= Vasily Alexeyevich Kar =

Vasily Alexeyevich Kar (Василий Алексеевич Кар; 1730 – 25 February 1806) was a Russian general chiefly noted for his defeat in the early stages of Pugachev's Rebellion. His defeat allowed the rebellion to grow into a major threat to the government of Catherine the Great until later army expeditions were able to suppress it. His family name is often transliterated in Western sources as Karr.

== Biography ==
He was the son of Aleksey Filippovich Kar (1680–1756), the head administrator of the Russian Salt Bureau from his marriage to the daughter of a court official and had an older sister named Ekaterina (1720–1804) and a younger brother, Filipp (1734–1809). The family traced its origins back to one Thomas Kerr who traveled on a mission with his brothers for James I of England to the court of Tsar Mikhail and was granted a patent of nobility in 1625.

Vasily Kar entered the military service in 1740, but his formal training began in January 1742 when he enrolled in the Corps of Pages. In 1748 he graduated as a poruchik and was assigned to an infantry regiment. In 1757 he volunteered to serve with the Austrian Army and the next year transferred to the French. In this capacity he saw action in the Seven Years' War.

By 1763 Kar was back in Russia and had been promoted to colonel. He was in Poland from 1766 to 1768, serving at the court of Prince Radziwiłł. On 22 September 1768 he was appointed a brigadier, and the next year was appointed commander of a special combined-arms legion of troops formed for the war against Turkey, christened at first the Foreign Legion but then retitled the Petersburg Legion.

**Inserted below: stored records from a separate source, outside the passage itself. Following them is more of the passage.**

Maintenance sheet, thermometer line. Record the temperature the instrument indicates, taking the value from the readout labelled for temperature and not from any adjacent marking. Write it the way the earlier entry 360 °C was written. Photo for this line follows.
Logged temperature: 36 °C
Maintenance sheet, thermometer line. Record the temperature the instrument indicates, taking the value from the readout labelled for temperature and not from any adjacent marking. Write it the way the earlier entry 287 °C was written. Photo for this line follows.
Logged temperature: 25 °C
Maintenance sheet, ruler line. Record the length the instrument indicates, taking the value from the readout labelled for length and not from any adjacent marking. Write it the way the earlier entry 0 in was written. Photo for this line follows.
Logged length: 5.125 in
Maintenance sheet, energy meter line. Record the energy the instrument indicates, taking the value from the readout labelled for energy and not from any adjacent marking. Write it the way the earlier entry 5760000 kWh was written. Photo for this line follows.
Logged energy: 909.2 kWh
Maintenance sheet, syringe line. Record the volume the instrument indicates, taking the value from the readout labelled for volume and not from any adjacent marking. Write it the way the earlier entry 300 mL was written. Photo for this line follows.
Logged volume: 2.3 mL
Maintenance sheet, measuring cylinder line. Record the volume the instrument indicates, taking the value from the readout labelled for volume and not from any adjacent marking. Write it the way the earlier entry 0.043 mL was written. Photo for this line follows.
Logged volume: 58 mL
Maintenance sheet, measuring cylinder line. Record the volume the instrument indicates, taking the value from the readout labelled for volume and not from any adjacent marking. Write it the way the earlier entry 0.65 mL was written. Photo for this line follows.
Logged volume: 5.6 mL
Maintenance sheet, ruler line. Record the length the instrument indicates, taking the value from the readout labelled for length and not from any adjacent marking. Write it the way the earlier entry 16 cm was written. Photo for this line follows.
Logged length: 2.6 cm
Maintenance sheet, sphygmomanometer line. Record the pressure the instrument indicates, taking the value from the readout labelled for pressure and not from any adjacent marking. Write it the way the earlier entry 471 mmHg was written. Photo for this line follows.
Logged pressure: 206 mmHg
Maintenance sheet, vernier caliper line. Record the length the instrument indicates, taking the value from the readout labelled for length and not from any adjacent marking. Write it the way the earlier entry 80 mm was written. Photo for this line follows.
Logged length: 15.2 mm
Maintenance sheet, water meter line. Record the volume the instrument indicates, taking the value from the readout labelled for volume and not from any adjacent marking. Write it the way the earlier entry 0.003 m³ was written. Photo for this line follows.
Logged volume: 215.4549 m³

On 1 January 1770 he was promoted to major-general. In 1773 he was made overseer of military recruiting in Petersburg. On 15 October of that same year he was sent to the lands of the Yaik to pacify the rebels there. Kar was defeated in battle and fled alongside his troops. For this failure he was ordered dishonorably discharged from the army on 1 December 1773, and was legally forbidden from living in the capital.

In 1775 he bought in auction an estate from Prince Boris Vasilyevich Golitsyn, sel'tso Goryainovo, located in today's Kaluga Oblast. Here he spent his days engaged in studying agricultural estate management until he became an expert in it.

Kar was judged very harshly by his contemporaries for his failures during Pugachev's rebellion. Decades later, Pushkin, in his own history of the revolt would describe the general's leadership during the crisis as, "Feeble, timid, and lacking diligence". For his part, while Kar played the part of an amiable and content country squire, he lived quietly and tried to avoid any mention of his once promising military career to his neighbors.

After Catherine's death, he was summoned back to St. Petersburg. Emperor Paul permitted him freedom to travel to and from his estate as he pleased. He died in 1806 at his home in Moscow, and was buried at the village of Voskresensky in northern Moscow Governorate, which he had acquired in the preceding years.

Kar was married to Princess Maria Sergeyevna Khovanskaya (1756-1833), and together they had four children: Ekaterina, Anna, Aleksey, and Sergei (died 1869). After the death of her husband she retired to a monastery in Kaluga. Both of his sons entered the military and fought against Napoleon's Invasion in 1812. Aleksey would lose a leg at Berezina while commanding an artillery battery, and Sergei would become a decorated cavalry officer in the following campaigns.